UASU SG Constantine Wasonga. Photo: Courtesy.
The Universities Academic Staff Union (UASU) Secretary General Constantine Wasonga has demanded that National Treasury Cabinet Secretary John Mbadi must withdraw his statement that the government cannot fund free education.
Speaking in Nairobi on Thursday, threatened to call a strike in September, if the government fails to take in their demands, and if acclaim of over KSh 2.3 billion held by the government is not released.
He accused the government for deliberately frustrating the education sector, despite having enough money to fund the sector, by turning educational staffs into casuals, through a hint by Mbadi to lay off staffs and close satellite campus to rescue underfunded universities.
According to Wasonga, the misuse by government and the ongoing countrywide empowerment could fund the whole education sector. He dismissed claims that the government does not have money.
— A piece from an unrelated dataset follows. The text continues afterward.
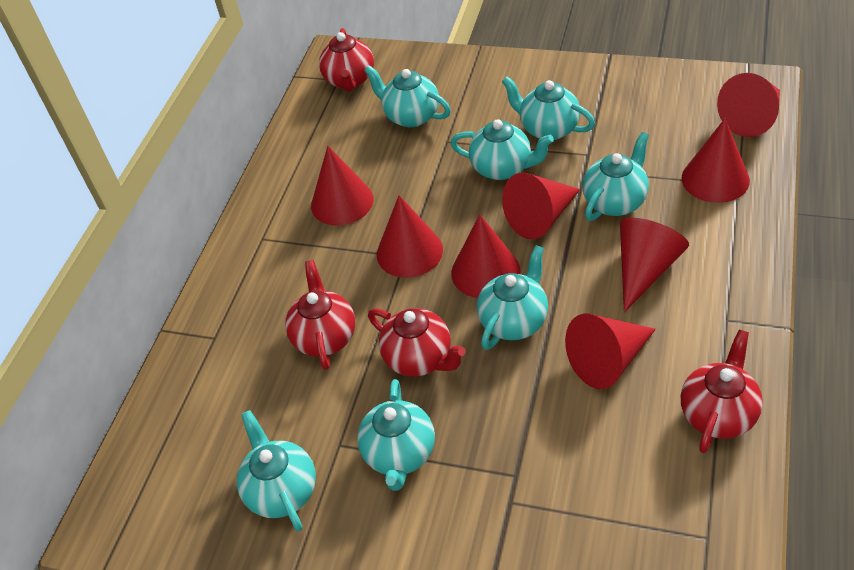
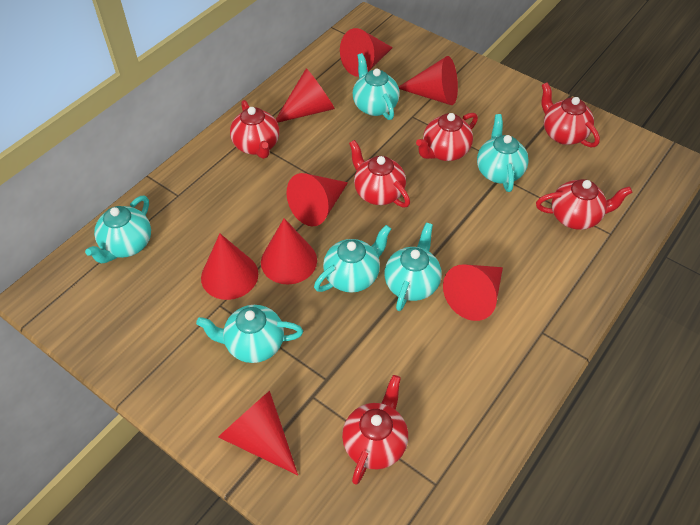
red teapot: 4 -> 6
turquoise teapot: 7 -> 6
“How can you imagine that you can retrench or lay off learned people? You think these are gunias that you can lay off anytime you feel like. These are people who have chewed books, you cannot lay them off what country is this? Those are the things you are discussing in cabinet, yo are thinking of how to lay off professors Withdraw that statement, there is money in Kenya. They are doing empowerment. They have money, if you see the wastage of this government in a day, it can can fund the whole education sector,” he said.
Echoing the sentiments of Wasonga, UASU National Chairperson Grace Nyongesa added that they will not allow any plans by the government to retrench university academic staffs, but instead they should employ more lectures and increase their salaries.
“As it is, we do not have enough members of academic staff across all universities. We are calling for the government to employ more lecturers in the universities. Therefore the dream of retrenching any member of the academic staff from universities, we will resist in the strongest terms possible. The government should be taking up the salaries of academic staffs in public universities, just as it happens in schools primary and secondary,” she said.
Appearing before National Assembly Committee on Education, Mbadi said that the increasing number of students in universities yearly has made it difficult to fund higher education, and that the government will proceed with the new funding model, despite locking out thousands of needy students.